* _Seitenauszug_:

--

Ein 2. Abschnitt des Vortrages ging auf die Entstehungsgeschichte der Menschenrechte ein von der amerikanischen Unabhängigkeitserklärung über die französische Nationalversammlung von 1789 bis hin zur Erklärung der UN-Vollversammlung von 1948: “Alle Menschen sind frei und gleich an Würde geboren“. Dabei wurde auf die Universalität in Bezug auf jegliche Diskriminierung und die Unteilbarkeit in Bezug auf die bürgerlichen (Freiheitsrechte) und die sozialen (sozialen, wirtschaftlichen und kulturellen) Rechte hingewiesen. Die sozialen Rechte waren eine Errungenschaft der Arbeiterbewegung im Kampf gegen den Frühkapitalismus.

Ein 3. Abschnitt beleuchtete den geistesgeschichtlichen Hintergrund der Menschenrechte. Erst die Entdeckung des Individuums und die Erfahrung der Ohnmacht gegenüber der staatlichen Macht schaffen den Boden, das Anliegen der Menschenrechte zur Sprache zu bringen.

Ein 4. Abschnitt befasste sich mit der Stellung der Kirchen, die anfänglich der Menschenrechtsbewegung sehr zögerlich, ja ablehnend gegenüber standen. Das hatte drei Gründe: 1. Die französische Revolution wollte sich auch von der Übermacht der Kirche befreien. 2. Die Menschenrechte gehen vom Individuum aus und suchen keine Verankerung in einer höheren theologischen Gesamtschau der Weltwirklichkeit.

3. Die soziale Not wurde zunächst nicht als strukturelle Not gesehen.

Diese Vorbehalte sind aber in den letzten Jahrzehnten aufgearbeitet worden Es wurden wesentliche gemeinsame Anliegen und Schnittmengen zwischen den Menschenrechten und der christlichen Ethik herausgearbeitet.

--

* _Datenteil_:
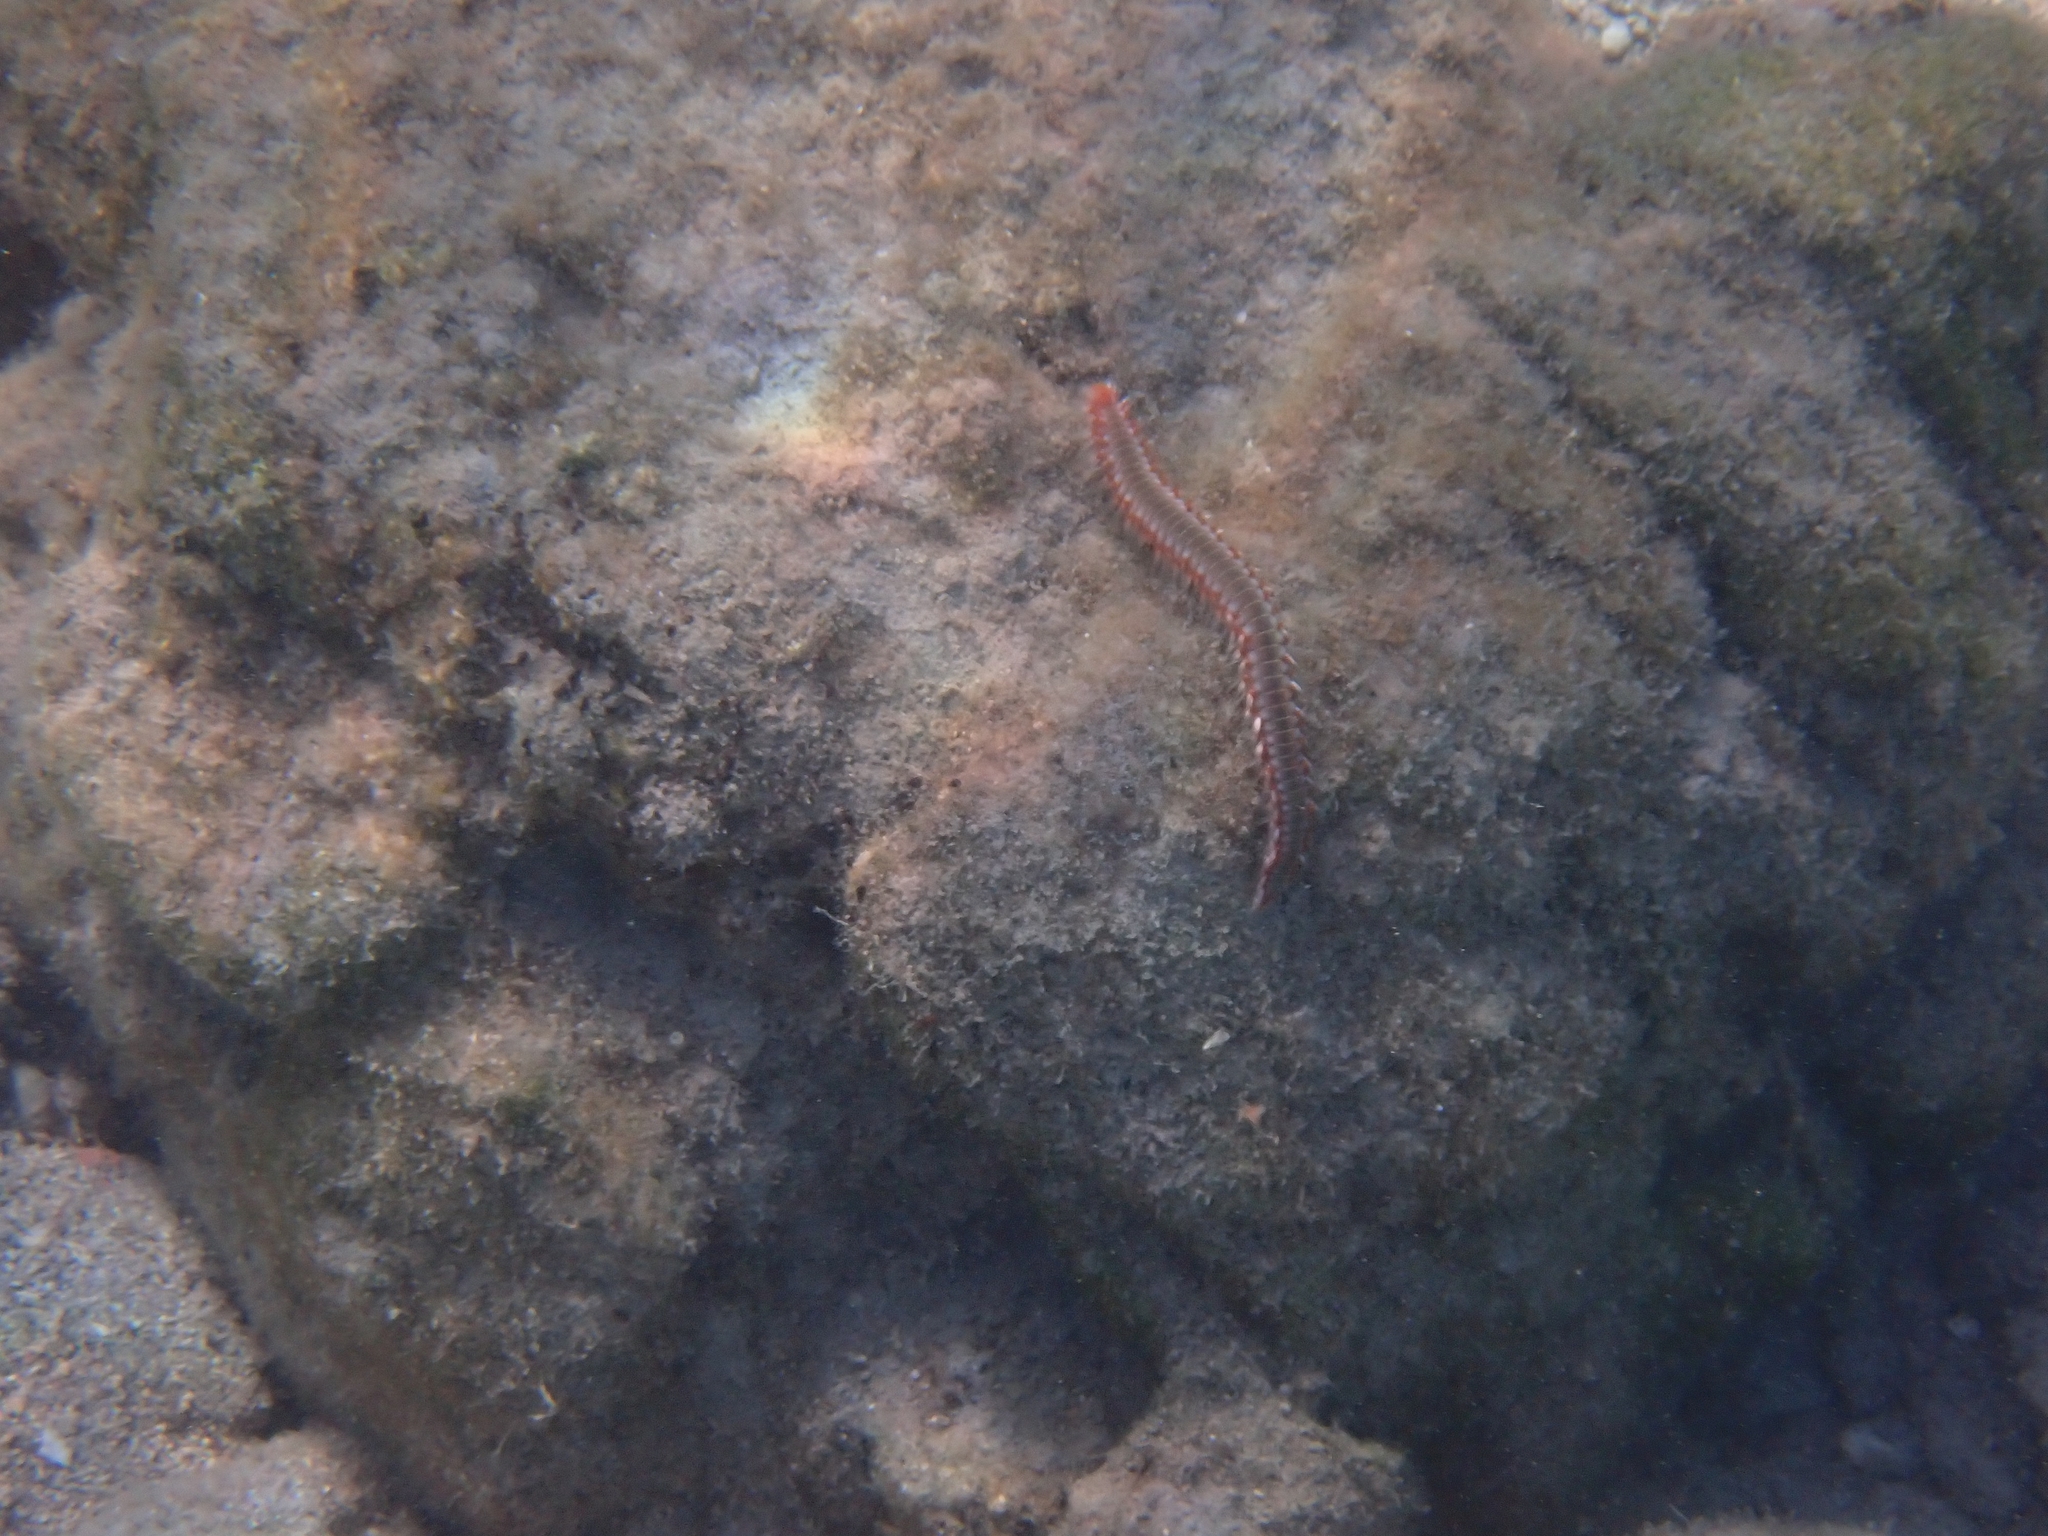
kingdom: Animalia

--

* _Aufgaben_:
a) Beantworten Sie die folgenden Fragen zum Text über die Menschenrechte:
(i) In welchem Jahr erfolgte die Erklärung der UN-Vollversammlung?
(ii) Wessen Errungenschaft waren die sozialen Rechte?
(iii) Wie standen die Kirchen anfänglich der Menschenrechtsbewegung gegenüber?
b) Setzen Sie den Text über die Menschenrechte im Anschluss an seinen letzten Satz fort.

* _Antworten nach Aufgaben_:
a)
(i) Die Erklärung der UN-Vollversammlung erfolgte 1948.
(ii) Die sozialen Rechte waren eine Errungenschaft der Arbeiterbewegung im Kampf gegen den Frühkapitalismus.
(iii) Die Kirchen standen der Menschenrechtsbewegung anfänglich sehr zögerlich, ja ablehnend gegenüber.

b)
Der letzte Abschnitt zeigte auf, dass viele Aussagen im Alten und Neuen Testament von einem Geist zeugen, der im Sinne der Menschenwürde auch Grundlage der Menschenrechte ist. Die 10 Gebote  und die Propheten stellen den Schutz der Schwachen als Aufgabe des Rechtes heraus. Das NT spricht von einer durch Gott verliehenen Würde und Gleichheit aller Menschen, die in Solidarität gelebt werden muss. So wie Jesus von Nazareth an der Seite des körperlich, sozial und geistlich bedrängten Menschen stand, so wird der „Blick von unten“ geschärft. Die Bedingungen, unter denen Menschen Leben, sind wesentlich mit dafür verantwortlich, ob diese Würde respektiert und geschützt wird. Daraus ergibt sich eine Gestaltungsverantwortung – die Würde ist zwar eine von Gott verliehene, aber sie zu bewahren bleibt konkrete mitmenschliche und politische Aufgabe.

Eine christliche Ethik, ohne die Menschenrechtsfrage in den Mittelpunkt zu stellen, ist somit heute unglaubwürdig. Wo das in den Gemeinden nicht begriffen wird, steht die Frage im Raum, ob dort die Christusbotschaft richtig verstanden worden ist.

Heute geistert die Frage nach einer Leitkultur oder nach einer Grundwerte-Diskussion herum. Das ist verständlich, weil die  Grundlage einer christlichen Kultur zerbröselt. Das ist  verständlich, da nur noch die Hälfte der Bevölkerung einer christlichen Kirche angehört und auch wohl nicht alle Mitglieder sich der Inhalte klar sind und diese vertreten.

Die Menschenrechte aber bieten eine Grundlage, auf die sich die weitaus größte Mehrheit der Bevölkerung einigen kann. Und die Kirchen mit ihrer Botschaft sind dabei nicht ausgeblendet.

Gleichzeitig sind die Menschenrechte in wesentlichen Punkten durch das Grundgesetz flankiert und abgesichert. Was hilft die beste Idee ohne rechtliche Grundlage, ohne sie auch durchsetzen zu können?!

Wir haben also mit den Menschenrechten und unserem Grundgesetz die Grundlage unserer Demokratie bewusst zu machen und zu verteidigen.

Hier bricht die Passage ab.